WORK TO BE COMPLETED: Each entry should be printed exactly, with its images omitted.

● ● ● ● ● ● ●

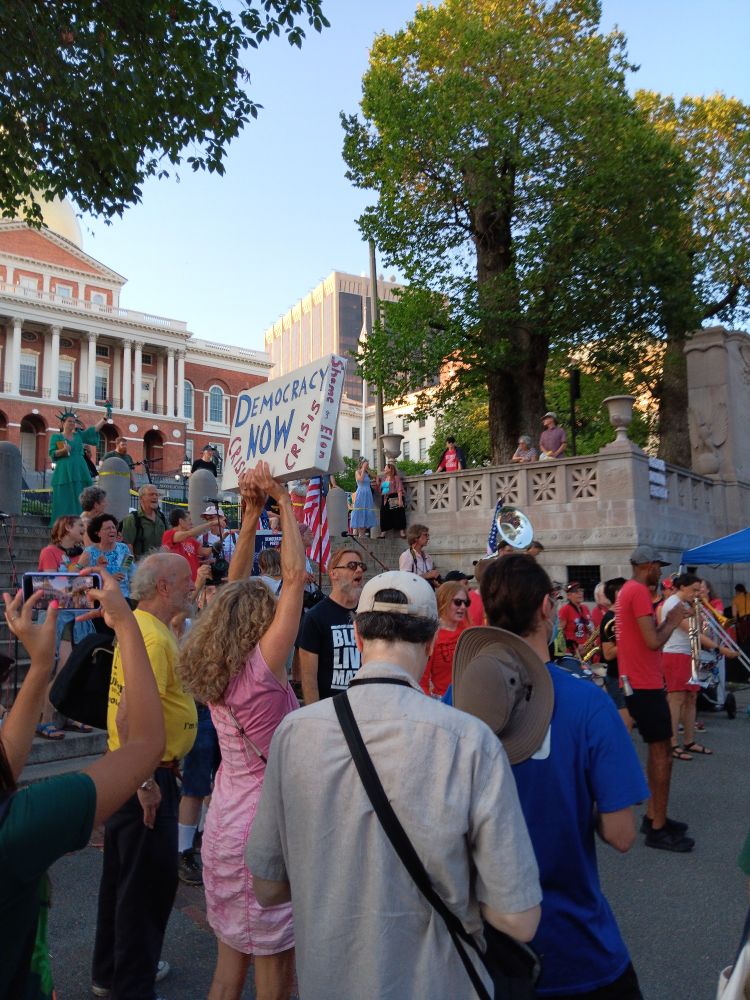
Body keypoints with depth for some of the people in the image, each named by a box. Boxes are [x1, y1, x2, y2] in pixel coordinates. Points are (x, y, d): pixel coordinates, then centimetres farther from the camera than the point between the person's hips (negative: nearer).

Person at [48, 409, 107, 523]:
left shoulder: (79, 435, 19)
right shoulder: (56, 437, 8)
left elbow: (94, 429, 13)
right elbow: (52, 453, -2)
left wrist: (105, 418, 3)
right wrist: (63, 450, -20)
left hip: (80, 472, 4)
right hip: (64, 473, -4)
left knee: (79, 501, 0)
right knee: (65, 502, -7)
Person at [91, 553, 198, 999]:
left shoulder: (141, 625, 7)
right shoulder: (152, 637, -25)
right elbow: (130, 716, -31)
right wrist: (145, 783, -26)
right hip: (146, 778, -10)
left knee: (123, 874, 22)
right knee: (148, 881, 5)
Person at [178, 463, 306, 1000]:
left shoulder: (218, 673, -1)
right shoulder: (261, 669, -20)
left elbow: (235, 588, 4)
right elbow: (295, 576, -23)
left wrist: (251, 514, 1)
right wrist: (283, 502, -14)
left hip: (225, 828, 8)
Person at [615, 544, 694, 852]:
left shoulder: (627, 591, 14)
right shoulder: (639, 592, -18)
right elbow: (653, 642, -22)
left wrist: (668, 620, 11)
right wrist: (673, 622, -7)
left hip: (637, 682, 10)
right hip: (645, 685, -10)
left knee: (657, 750, 18)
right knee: (662, 753, -3)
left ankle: (653, 816, 26)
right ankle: (658, 829, 5)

● ● ● ● ● ● ●

RESPONSE BOX:
Body keypoints with depth for some of the people in the image, each named by a box. Boxes are [x1, y1, x2, y2] in pixel coordinates. Points are (x, y, d): pixel coordinates, then centimetres farther from the camera than the point between the person's hips (negative: nearer).

Person at [48, 409, 107, 523]:
left shoulder: (79, 435, 19)
right shoulder: (56, 437, 8)
left elbow: (94, 429, 13)
right elbow: (52, 453, -2)
left wrist: (105, 418, 3)
right wrist: (63, 450, -20)
left hip: (80, 472, 4)
right hip: (64, 473, -4)
left knee: (79, 501, 0)
right knee: (65, 502, -7)
Person at [91, 553, 198, 999]:
left shoulder: (141, 625, 7)
right shoulder: (152, 637, -25)
right elbow: (130, 716, -31)
right wrist: (145, 783, -26)
right hip: (146, 778, -10)
left knee: (123, 874, 22)
right knee: (148, 881, 5)
Person at [178, 463, 306, 1000]:
left shoulder: (218, 673, -1)
right shoulder: (261, 669, -20)
left elbow: (235, 588, 4)
right elbow: (295, 576, -23)
left wrist: (251, 514, 1)
right wrist: (283, 502, -14)
left hip: (225, 828, 8)
Person at [615, 544, 694, 852]:
left shoulder: (627, 591, 14)
right shoulder: (639, 592, -18)
right elbow: (653, 642, -22)
left wrist: (668, 620, 11)
right wrist: (673, 622, -7)
left hip: (637, 682, 10)
right hip: (645, 685, -10)
left knee: (657, 750, 18)
right knee: (662, 753, -3)
left ankle: (653, 816, 26)
right ankle: (658, 829, 5)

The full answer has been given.